Nel nostro Paese, al di là della corsa ad apparire più “buoni”, al Ministero dello Sviluppo economico sembrano tenere la barra dritta in stile Merkel (e Macron). Oggi Giovanni Tria, delegato da Giorgetti a seguire la filiera dei vaccini, ha scritto sul Sole 24 Ore:

“L’argomento classico che vede la garanzia della proprietà intellettuale come condizione per il rischio privato di investimento nella ricerca e sviluppo non può essere facilmente superato in nome dell’emergenza perché non ci troviamo di fronte a una situazione “statica”. Vi sono molti altri vaccini in via di sperimentazione e anche le imprese farmaceutiche detentrici dei vaccini approvati stanno lavorando a versioni in grado di colpire nuove varianti del virus e di essere distribuite e somministrate più facilmente. Allo stesso tempo vi è una intensa ricerca e sperimentazione su nuovi processi produttivi e nuove terapie. È la rapidità di questi processi di innovazione che genera la gran parte delle strozzature produttive non risolvibili con l’ abolizione dei brevetti.”

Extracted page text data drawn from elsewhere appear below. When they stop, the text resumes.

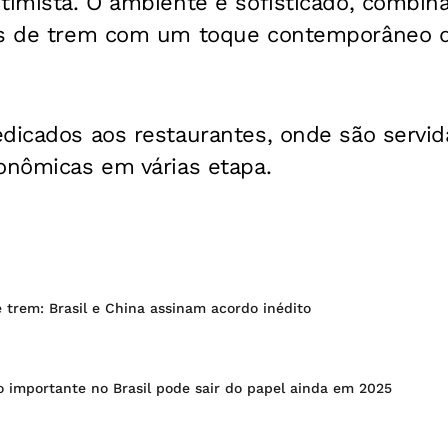
ntimista. O ambiente é sofisticado, combi
ns de trem com um toque contemporâneo qu
dicados aos restaurantes, onde são servid
onômicas em várias etapa.
 trem: Brasil e China assinam acordo inédito
o importante no Brasil pode sair do papel ainda em 2025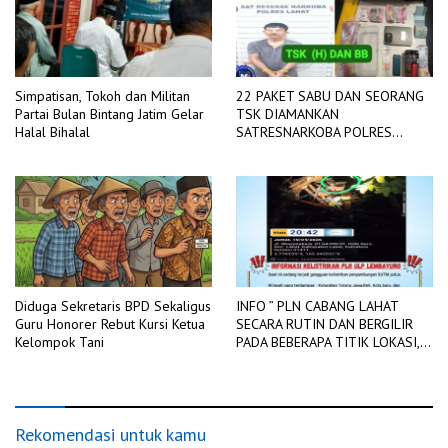
Simpatisan, Tokoh dan Militan
22 PAKET SABU DAN SEORANG
Partai Bulan Bintang Jatim Gelar
TSK DIAMANKAN
Halal Bihalal
SATRESNARKOBA POLRES
LAHAT
Diduga Sekretaris BPD Sekaligus
INFO ” PLN CABANG LAHAT
Guru Honorer Rebut Kursi Ketua
SECARA RUTIN DAN BERGILIR
Kelompok Tani
PADA BEBERAPA TITIK LOKASI,
DIADAKAN PEMADAMAN
JARINGAN LISTRIK
Rekomendasi untuk kamu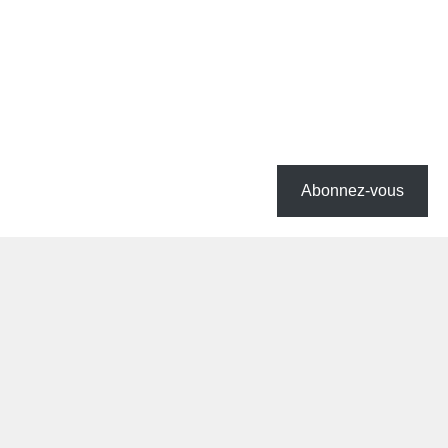
Abonnez-vous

Un discorso simile ha fatto il virologo Roberto Burioni: “Se a ottobre salterà fuori una nuova variante (Dio non voglia)  e servirà un nuovo vaccino chi lo svilupperà con i brevetti sospesi? Cuba?”

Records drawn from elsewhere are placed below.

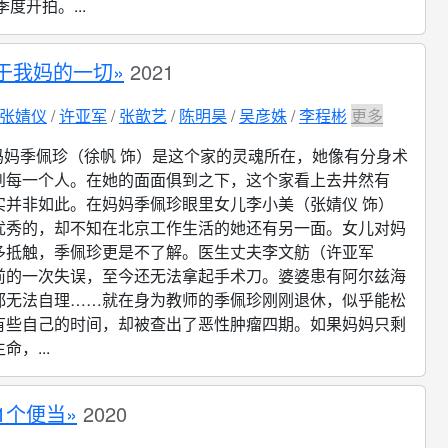
季度开拍。...
于我妈的一切»
2021
张婧仪
许亚军
张歆艺
陈明昊
吴彦姝
李程彬
更多
妈妈季佩珍（徐帆 饰）是这个家的灵魂所在，她像有分身术
到每一个人。在她的面面俱到之下，这个家看上去井然有
实并非如此。在妈妈季佩珍眼里女儿李小美（张婧仪 饰）
优秀的，却不知在北京工作生活的她还有另一面。女儿对妈
多抵触，季佩珍更是不了解。医生丈夫李文舫（许亚军
前的一次失误，至今还无法拿起手术刀。婆婆患有阿尔兹海
都无法自理……就在身为教师的季佩珍刚刚退休，似乎能松
有些自己的时间，却被查出了恶性肿瘤四期。如果妈妈只剩
，...
61个便当»
2020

Come si risolve la carenza di dosi per chi ne ha più bisogno?

Lo dimostra l’Italia, che ha una mortalità altissima nonostante la sua economia avanzata e i 200 miliardi investiti dal governo per affrontare l’emergenza: non è mai stata una questione di soldi o di brevetti, ma di negoziati iniziali, di capacità di contenere il virus e organizzare una buona campagna vaccinale. L’India è nella situazione attuale per le scelte sbagliate del governo, visto che in un primo momento era sfuggita alle conseguenze più nefaste della pandemia, e per un sistema sanitario insufficiente indipendentemente dal virus e dai brevetti.

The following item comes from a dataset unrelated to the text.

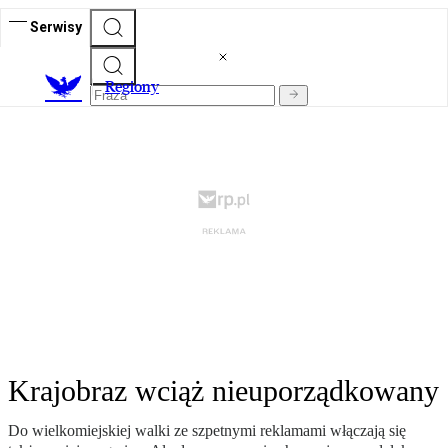
Serwisy
R
egiony
Krajobraz wciąż nieuporządkowany
Do wielkomiejskiej walki ze szpetnymi reklamami włączają się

Il grafico qui sotto, pubblicato dal Financial Times, mostra come gli Stati Uniti di Biden, che ora chiede di rinunciare ai brevetti, abbiano esportato solo 3 milioni di dosi a fronte di 268 milioni prodotti. L’Unione Europea e la Cina, al confronto, hanno “rinunciato” a molte più dosi, anche nell’ambito di piani di solidarietà come Covax. Questa è la strada: gli Stati più ricchi devono continuare a investire nella produzione di vaccini, così da poter comprare dosi dal settore privato con l’obiettivo di donarle o venderle a prezzo calmierato a chi non se le può permettere. Nel frattempo, arriveranno molti altri vaccini che sono in fase di sperimentazione, a diversi livelli di prezzo, che garantiranno una produzione sufficiente a coprire la popolazione globale nell’arco di pochi mesi.

Ribadiamo un punto già affrontato: con lo sviluppo e la produzione dei vaccini anti-Covid abbiamo assistito a un successo storico. Sospendere i brevetti è stata definita da Sabino Cassese “un provvedimento da economia di guerra, un po’ sovietico, quasi un’espropriazione”. Che ha senso quando lo Stato è costretto a intervenire in una situazione di inefficienza o ingiustizia. Ma la conclusione di questo dibattito si può riassumere con un detto: “Se non è rotto, non aggiustarlo”.